Politik | Inland
08.01.2018

Acht Minister mussten wieder zur Angelobung

Die am 8. Jänner in Kraft tretenden Änderungen im Bundesministeriengesetz machten die neuerliche Angelobung einiger Minister notwendig.

Seit heute Nachmittag steht die Regierung nun wirklich endgültig. Acht Minister wurden von Bundespräsident Alexander Van der Bellen neu angelobt. Grund dafür ist, dass erst jetzt gesetzlich die tatsächlichen Zuständigkeiten der jeweiligen Ressortchefs feststehen und die Ministerien teils auch andere Namen erhalten haben.

Bei der ursprünglichen Angelobung im Dezember hatten die Neuen die Ressorts ihrer Vorgänger übernommen.
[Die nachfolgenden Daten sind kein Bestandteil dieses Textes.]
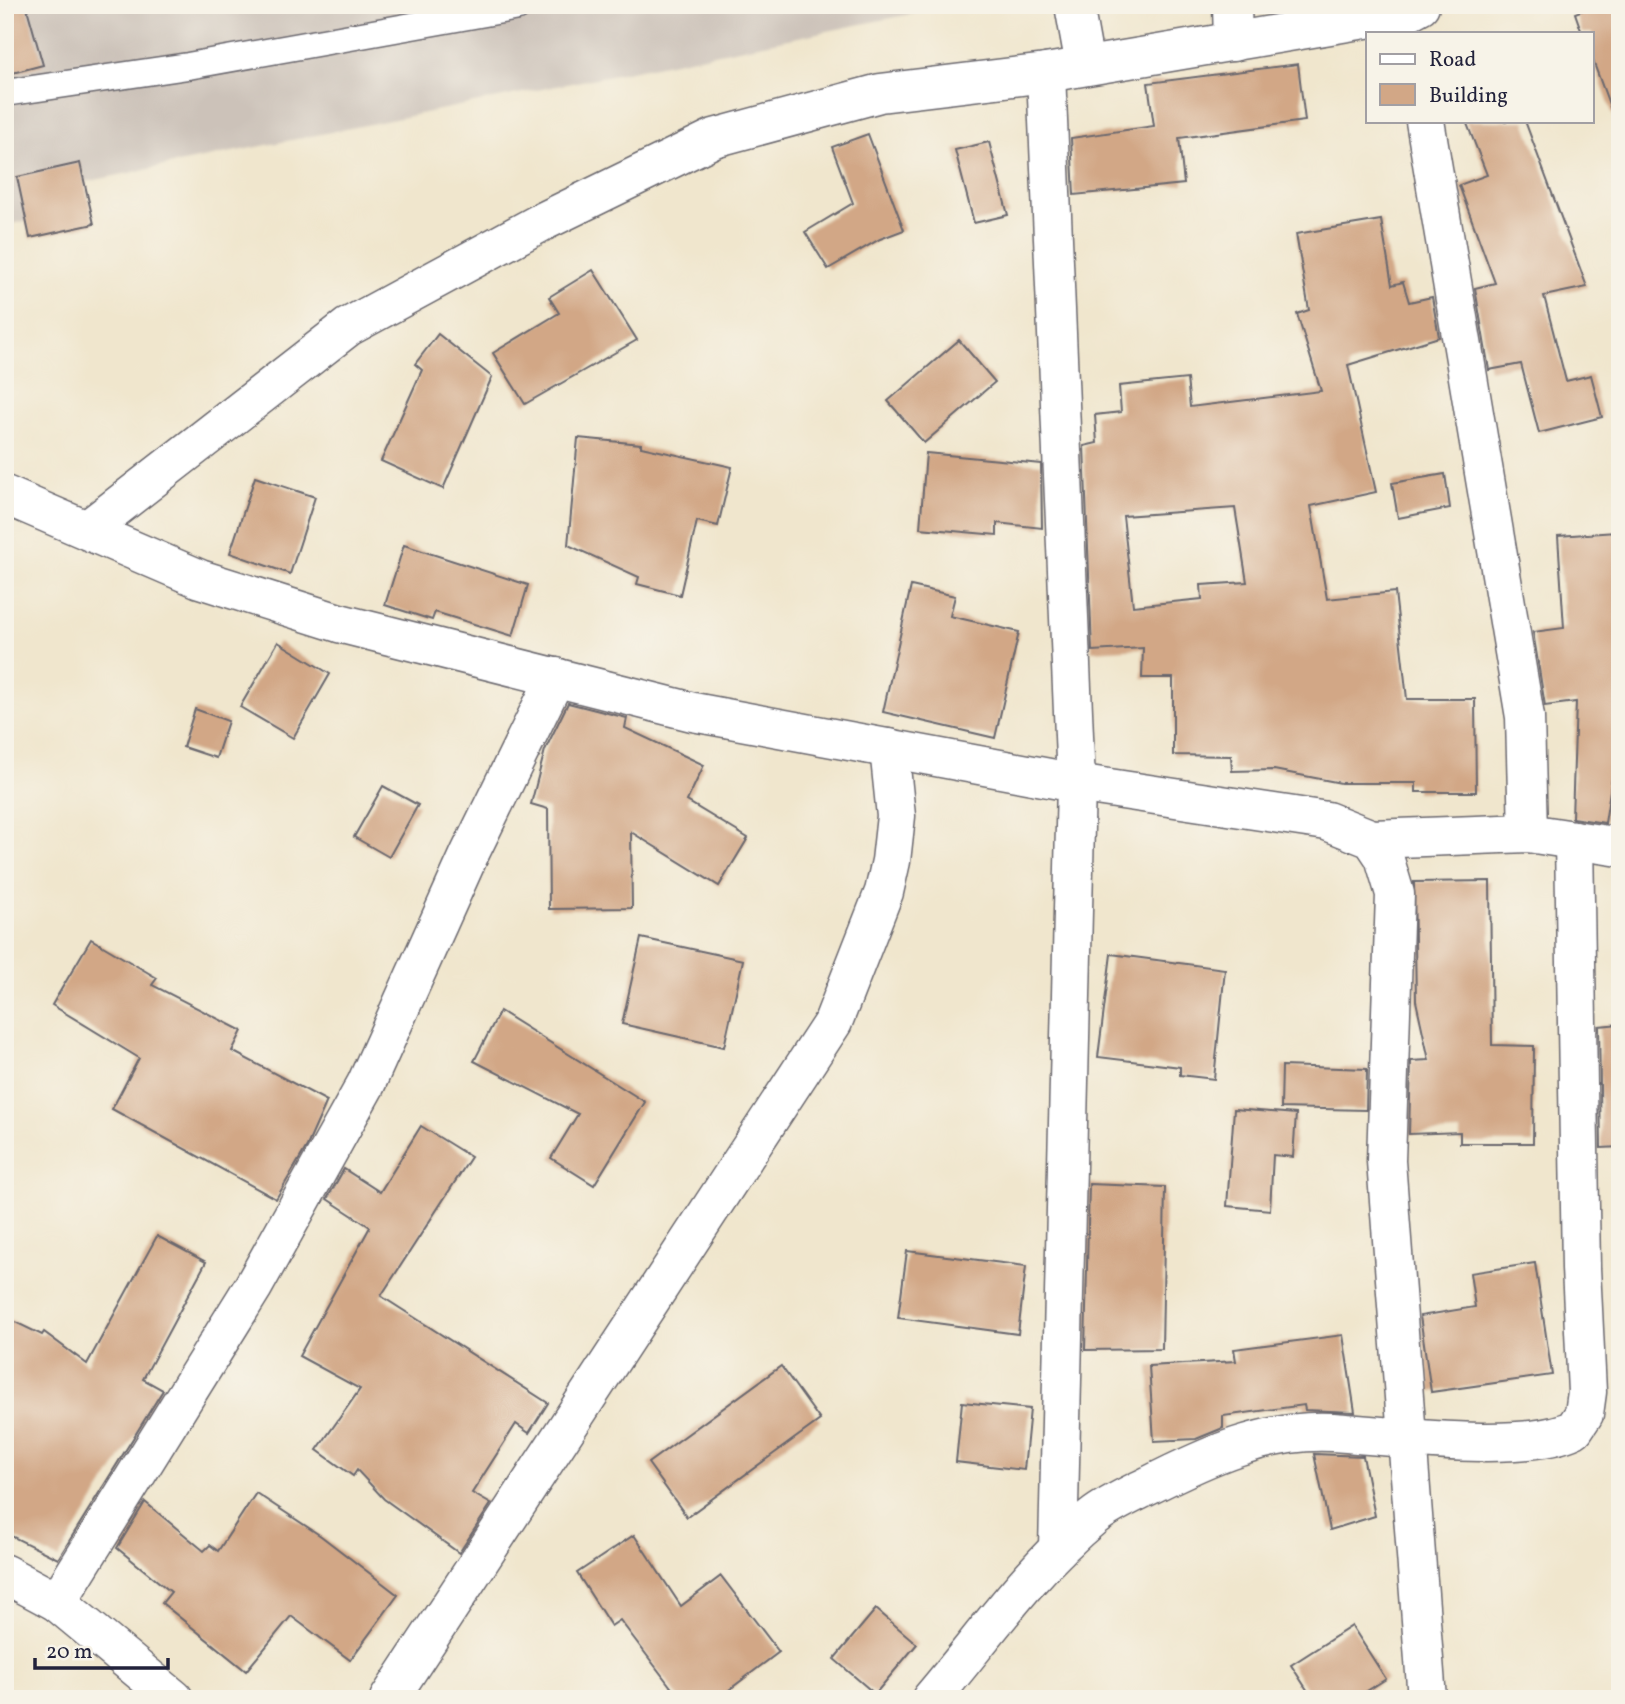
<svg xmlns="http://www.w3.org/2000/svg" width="1625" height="1704" font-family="Vollkorn,serif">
<rect width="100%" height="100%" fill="#f7f3e8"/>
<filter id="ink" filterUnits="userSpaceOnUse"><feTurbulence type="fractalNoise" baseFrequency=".0143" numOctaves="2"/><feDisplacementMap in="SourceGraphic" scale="14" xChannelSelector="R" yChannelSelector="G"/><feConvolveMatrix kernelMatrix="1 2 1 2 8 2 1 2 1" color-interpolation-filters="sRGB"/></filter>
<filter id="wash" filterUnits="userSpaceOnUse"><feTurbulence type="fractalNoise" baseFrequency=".00686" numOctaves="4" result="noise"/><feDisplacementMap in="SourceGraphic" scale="28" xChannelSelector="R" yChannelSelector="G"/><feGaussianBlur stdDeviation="1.57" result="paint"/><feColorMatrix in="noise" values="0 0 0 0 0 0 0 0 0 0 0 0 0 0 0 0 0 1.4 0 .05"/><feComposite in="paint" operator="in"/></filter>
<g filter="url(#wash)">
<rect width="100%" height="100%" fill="#f0e6cd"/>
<!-- industrial -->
<path fill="#ccc2b9" d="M 5,5 L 955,5 L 85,182 L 94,224 L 30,238 L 26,221 L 5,225 Z"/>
<g id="blocks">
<!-- building -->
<g fill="#d2a786" fill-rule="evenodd">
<path d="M 5,5 L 26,5 L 43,65 L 5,75 Z"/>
<path d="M 1596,5 L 1620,5 L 1620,122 L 1616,123 L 1592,58 L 1592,33 L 1582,33 L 1575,13 Z"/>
<path d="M 1298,64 L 1305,121 L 1179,138 L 1184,184 L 1074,195 L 1071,138 L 1154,126 L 1148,83 Z"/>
<path d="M 1466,121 L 1525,121 L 1587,287 L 1544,296 L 1566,381 L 1591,375 L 1602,417 L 1539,433 L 1521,364 L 1489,370 L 1475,288 L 1495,283 L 1459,185 L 1487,175 Z"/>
<path d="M 868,134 L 904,230 L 880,239 L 828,269 L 805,232 L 853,203 L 832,147 Z"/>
<path d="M 989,142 L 1008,215 L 974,223 L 955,150 Z"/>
<path d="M 80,163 L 94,224 L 30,238 L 17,177 Z"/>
<path d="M 1381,220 L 1392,285 L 1403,282 L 1409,302 L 1432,297 L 1439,337 L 1348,365 L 1376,492 L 1311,506 L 1327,599 L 1395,592 L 1407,699 L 1475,699 L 1476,792 L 1416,792 L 1416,783 L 1341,783 L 1274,770 L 1232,771 L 1231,756 L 1173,755 L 1173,678 L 1142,678 L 1143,648 L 1092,651 L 1084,446 L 1097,443 L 1095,415 L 1121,412 L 1119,386 L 1187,379 L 1190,407 L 1321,391 L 1297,314 L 1309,310 L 1296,234 ZM 1235,508 L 1247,582 L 1201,585 L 1202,599 L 1133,606 L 1123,516 Z"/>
<path d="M 593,270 L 637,340 L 525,404 L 493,353 L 559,313 L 549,297 Z"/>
<path d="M 438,334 L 492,377 L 443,489 L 381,461 L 422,370 L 415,364 Z"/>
<path d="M 959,340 L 995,382 L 924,443 L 888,401 Z"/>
<path d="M 578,438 L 641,444 L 641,447 L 732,467 L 718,526 L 697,521 L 680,595 L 637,584 L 639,577 L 568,545 Z"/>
<path d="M 926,453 L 1041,464 L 1042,528 L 997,523 L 997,535 L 920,528 Z"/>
<path d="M 1445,474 L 1450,508 L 1398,518 L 1392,483 Z"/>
<path d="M 255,477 L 315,497 L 290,574 L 230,553 Z"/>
<path d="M 1616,532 L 1620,605 L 1620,779 L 1612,778 L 1605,823 L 1572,818 L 1576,702 L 1545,706 L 1533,632 L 1564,628 L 1558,536 Z"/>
<path d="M 404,545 L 528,585 L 513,636 L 435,612 L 432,620 L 385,605 Z"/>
<path d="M 911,586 L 955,596 L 950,616 L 1019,632 L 995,738 L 883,712 Z"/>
<path d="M 278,642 L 330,674 L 293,738 L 240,707 Z"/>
<path d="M 568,703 L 627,718 L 625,728 L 704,765 L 687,801 L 748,838 L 719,886 L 631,832 L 632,908 L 549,909 L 548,809 L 531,804 L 545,750 Z"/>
<path d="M 195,709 L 228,721 L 216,758 L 183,747 Z"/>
<path d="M 383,786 L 418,805 L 389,857 L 354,837 Z"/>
<path d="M 1490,881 L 1492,1045 L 1534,1046 L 1533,1143 L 1460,1143 L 1460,1132 L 1409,1134 L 1411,1061 L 1429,1060 L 1416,1001 L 1414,882 Z"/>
<path d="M 641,938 L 743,960 L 724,1047 L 622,1024 Z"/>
<path d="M 91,939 L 157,978 L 152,985 L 242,1031 L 232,1051 L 327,1101 L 307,1146 L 276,1199 L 112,1109 L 139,1058 L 52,1005 Z"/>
<path d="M 1111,954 L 1225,969 L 1214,1079 L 1180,1075 L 1180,1067 L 1098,1057 Z"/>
<path d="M 500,1011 L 645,1102 L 594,1185 L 551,1158 L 578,1114 L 474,1061 Z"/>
<path d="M 1620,1024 L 1620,1147 L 1601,1148 L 1599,1026 Z"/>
<path d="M 1282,1066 L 1367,1069 L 1366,1110 L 1281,1108 Z"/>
<path d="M 1234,1109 L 1296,1114 L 1293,1157 L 1273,1155 L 1270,1210 L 1227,1206 Z"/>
<path d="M 421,1126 L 471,1157 L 381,1296 L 548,1403 L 529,1433 L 516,1424 L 472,1493 L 491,1504 L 459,1553 L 384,1499 L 357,1470 L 353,1476 L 317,1450 L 360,1389 L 299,1356 L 370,1227 L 327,1199 L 344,1169 L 380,1192 Z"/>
<path d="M 1089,1184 L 1165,1187 L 1162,1349 L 1085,1350 Z"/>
<path d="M 157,1236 L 206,1262 L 143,1379 L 163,1390 L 58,1559 L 5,1533 L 5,1317 L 42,1335 L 44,1332 L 87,1364 Z"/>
<path d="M 907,1251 L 1026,1266 L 1018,1334 L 898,1318 Z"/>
<path d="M 1535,1263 L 1552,1375 L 1431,1392 L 1420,1316 L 1475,1307 L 1470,1273 Z"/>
<path d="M 1343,1335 L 1355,1412 L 1305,1410 L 1304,1405 L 1223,1416 L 1223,1428 L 1196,1439 L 1154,1441 L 1149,1366 L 1236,1361 L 1234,1349 Z"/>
<path d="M 781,1366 L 820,1420 L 687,1517 L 648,1463 Z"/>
<path d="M 962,1402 L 1030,1409 L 1024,1470 L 956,1462 Z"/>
<path d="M 1314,1454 L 1363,1456 L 1375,1516 L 1330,1530 Z"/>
<path d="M 256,1493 L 321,1536 L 398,1595 L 350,1660 L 291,1616 L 246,1671 L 162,1603 L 171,1592 L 117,1548 L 145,1502 L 204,1551 L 210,1545 L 218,1551 Z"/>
<path d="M 634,1535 L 681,1606 L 721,1576 L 779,1652 L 717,1699 L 680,1699 L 620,1620 L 611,1626 L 577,1573 Z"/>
<path d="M 876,1609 L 917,1644 L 875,1694 L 834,1659 Z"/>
<path d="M 1352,1626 L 1386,1679 L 1354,1699 L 1313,1699 L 1291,1665 Z"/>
</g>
</g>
</g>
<g filter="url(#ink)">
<use href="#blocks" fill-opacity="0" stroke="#6a676e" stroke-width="2"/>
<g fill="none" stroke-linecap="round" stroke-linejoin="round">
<defs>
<path id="lane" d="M 5,93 L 188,66 L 518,7"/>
<g id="street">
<path d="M 1074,5 L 1085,66"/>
<path d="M 1232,5 L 1233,42"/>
<path d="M 1046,73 L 1076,783 L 1058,1549"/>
<path d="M 1425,121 L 1525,717 L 1528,833"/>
<path d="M 5,495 L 200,579 L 339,623 L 693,712 L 1076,783 L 1327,821 L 1372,839 L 1384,857 L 1395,894 L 1386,1161 L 1427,1699"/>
<path d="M 87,530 L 348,327 L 540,223 L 714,138 L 880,93 L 1046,73 L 1407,12 L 1420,5"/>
<path d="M 1372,839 L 1528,833 L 1620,847"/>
<path d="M 5,1574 L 57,1602 L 174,1699"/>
<path d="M 57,1602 L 253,1287 L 366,1084 L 470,853 L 556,677"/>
<path d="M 389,1699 L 833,1022 L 884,892 L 891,861 L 896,816 L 889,748"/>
<path d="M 931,1699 C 983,1638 1031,1568 1093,1517 C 1108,1505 1130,1495 1148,1486 C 1205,1457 1267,1428 1333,1432 C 1392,1436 1524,1454 1574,1429 L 1584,1414 L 1587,1392 L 1581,1268 L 1574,840"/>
</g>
</defs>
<!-- lane casing -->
<use href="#lane" stroke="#6a676e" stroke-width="29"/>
<!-- street casing -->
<use href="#street" stroke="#6a676e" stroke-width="41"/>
<!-- lane -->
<use href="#lane" stroke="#fff" stroke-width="26"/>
<!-- street -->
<use href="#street" stroke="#fff" stroke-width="38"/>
</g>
</g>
<!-- margin -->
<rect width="1625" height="1704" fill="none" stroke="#f7f3e8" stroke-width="28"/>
<!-- legend -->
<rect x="1366" y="32" width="228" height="91" fill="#f7f3e8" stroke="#a29fa3" stroke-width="2"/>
<rect x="1380" y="54" width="35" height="10" fill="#ffffff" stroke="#a29fa3" stroke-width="2"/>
<text x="1429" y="66" font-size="21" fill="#22223b">Road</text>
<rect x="1380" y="84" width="35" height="21" fill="#d2a786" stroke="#a29fa3" stroke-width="2"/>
<text x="1429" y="102" font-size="21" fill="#22223b">Building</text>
<!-- scale -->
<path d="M35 1658v10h133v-10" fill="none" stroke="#22223b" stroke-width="3.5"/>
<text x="46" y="1658" font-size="21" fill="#22223b" stroke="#f7f3e8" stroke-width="5" paint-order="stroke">20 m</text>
</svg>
Dabei waren noch nicht die Kompetenzänderungen im Bundesministeriengesetz berücksichtigt, die erst im Anschluss vom Nationalrat beschlossen wurden.

Hartinger mit mehr Aufgaben

So gab es dann heute auch "Gewinner und Verlierer". Sozialministerin Beate Hartinger ( FPÖ) bekam etwa zu Sozialem, Arbeit und Konsumentenschutz noch die Gesundheitsagenden hinzu, die in der vergangenen Gesetzgebungsperiode noch in einem eigenen Ressort gemeinsam mit den Frauen vertreten waren. Bildungsminister Heinz Faßmann (ÖVP) darf sich über die Zuständigkeit für Universitäten und Kindergärten freuen. Bisher war der Bildungsbereich auf drei Ministerien aufgesplittert.

Landwirtschaftsministerin Elisabeth Köstinger ( ÖVP) wiederum erhielt den Tourismus hinzu, der bisher ebenso wie die Wissenschaft im Wirtschaftsressort verankert war. Die dortige Ressortchefin Margarete Schramböck ( ÖVP) bekommt dafür die Zuständigkeit für Digitales hinzu.

Sport wandert zu Strache

Justizminister Josef Moser (ÖVP) musste ebenfalls neu angelobt werden, da er auch für Reformen zuständig sein wird. Eine Kompetenz abgeben im Vergleich zu seinem Vorgänger muss dagegen Verteidigungsminister Mario Kunasek ( FPÖ), da ihm der Sport abhandenkommt. Dieser ressortiert nunmehr ebenso wie der öffentliche Dienst bei Vizekanzler Heinz-Christian Strache (FPÖ).

Die Zeremonie verlief erwartungsgemäß schmucklos, da es sich nur um einen Formalakt handle, wie Van der Bellen betonte. Weder gab es eine Ansprache des Bundespräsidenten noch einen Empfang mit Getränken. Beides hatte der Bundespräsident schon im Dezember erledigt.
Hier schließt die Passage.